The space alone would make it worth visiting, but what makes the Caveoso special is how faithfully it turns Lucanian tradition into flavour. This is not a restaurant chasing trends; it’s one that asks what Basilicata really tastes like — wheat, peppers, cheese, and time.

History and Setting
The Sassi of Matera have been continuously inhabited since prehistoric times, and the Caveoso quarter preserves that memory better than anywhere else. The trattoria occupies one of these ancient rock houses, transformed into a dining room but still breathing its original rhythm.
Family-run and deeply local, it began as a simple kitchen serving the neighbourhood and slowly became one of Matera’s best-known addresses. Over the years it’s kept the same formula: generous food, warm service, and no attempt to polish away the cave’s imperfections.
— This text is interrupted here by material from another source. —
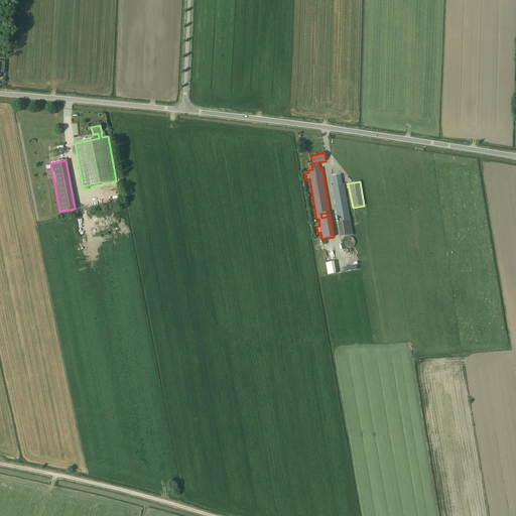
[(351,221),(344,184),(333,186),(339,223),(338,223),(341,237),(353,235),(351,221)]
The restaurant’s identity is inseparable from its walls — you eat surrounded by history, candlelight, and the faint scent of the stone cooling at night.

The Pasta of the Caveoso
The menu reads like a love letter to Basilicata. Each dish connects to a local ingredient or old custom, yet nothing feels museum-like.
There’s the cavatelli con peperoni cruschi, a cornerstone of Lucanian cooking: handmade cavatelli tossed with the region’s famous dried red peppers, fried until crisp, and finished with grated cacioricotta and toasted breadcrumbs. The result is a clash of textures — sweet, smoky, crunchy, creamy — that tells you everything about the land in a single bite.
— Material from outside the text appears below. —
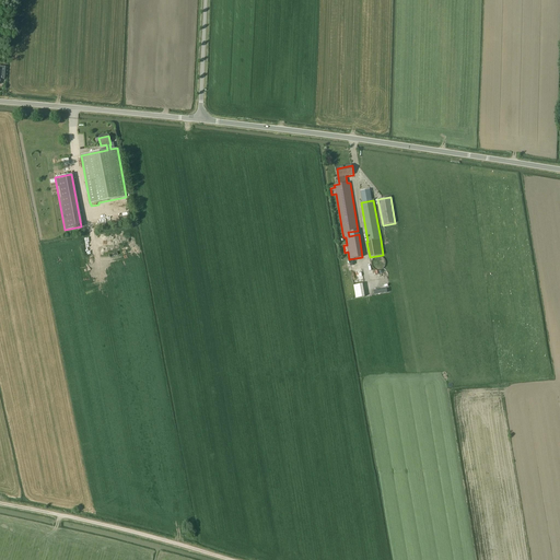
[(378,270),(380,270),(381,270),(382,270),(382,269),(383,269),(384,268),(384,267),(385,267),(385,266),(385,265),(385,264),(385,263),(385,261),(385,260),(384,259),(384,258),(383,258),(382,257),(381,257),(380,256),(378,256),(377,256),(376,257),(375,257),(374,257),(374,258),(373,258),(373,259),(372,260),(372,261),(372,263),(371,263),(371,264),(372,265),(372,266),(372,267),(373,267),(373,268),(374,269),(375,269),(375,270),(376,270),(377,270),(378,270)]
Another favourite is strascinate con cime di rapa, the hand-dragged pasta paired with bitter turnip tops, anchovy, garlic, and, again, those red peppers that show up everywhere in Matera’s kitchens. Locals claim that no two households make the dish the same way; at Caveoso it’s perfectly balanced — earthy, sharp, and deeply comforting.
On cooler evenings, orecchiette alla materana appears with sausage, cardoncelli mushrooms, and cherry tomatoes, while the house special, paccheri del casaro, folds caciocavallo cheese and crushed pistachios into a creamy sauce, proving that Basilicata can be indulgent too.
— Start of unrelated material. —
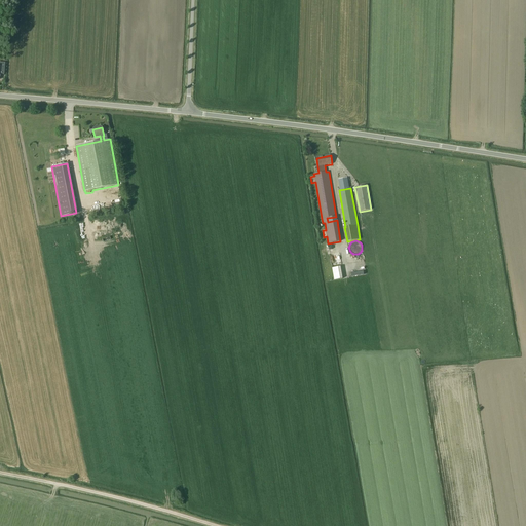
[(342,278),(340,266),(332,268),(334,280),(342,278)]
Nothing feels rushed here. The pastas arrive in earthenware bowls, the sauces clinging thickly, the aromas carrying that faint scent of toasted grain that comes only from fresh dough.
Why It Belongs in Pasta Love
Because it captures what Basilicata really is — a dialogue between stone and wheat, simplicity and depth. Trattoria del Caveoso isn’t trying to impress; it’s trying to remember. In a world that often forgets where food comes from, this restaurant quietly keeps Matera’s memory alive, one plate of cavatelli at a time.
Fun Facts
- “The Cave Keeps Cool.” In summer, the inside of the restaurant stays naturally chilled thanks to the rock walls — locals joke that the cave has better air-conditioning than most hotels.
- A Perennial Favourite. The restaurant has held a 4.4-star average for more than a decade, making it one of the most consistently praised spots in Matera.
- Angela at the Door. Many TripAdvisor reviews mention the owner, Angela, greeting guests personally and remembering returning diners by name.
- Tourist vs. Local Tables. One reviewer swore locals got the “secret cave room” at the back, where hugs were exchanged with the chef before the wine arrived.
- Orange by the Bucket. A famous review called their orange dessert “so good you could eat it by the bucket.”
- Pasta Praise. Another traveller wrote: “The pasta here was the best we ate in our entire week in Italy.”
- Peperoni Cruschi Everywhere. Even the side dishes list them separately — three crispy peppers as their own course, just to remind you what region you’re in.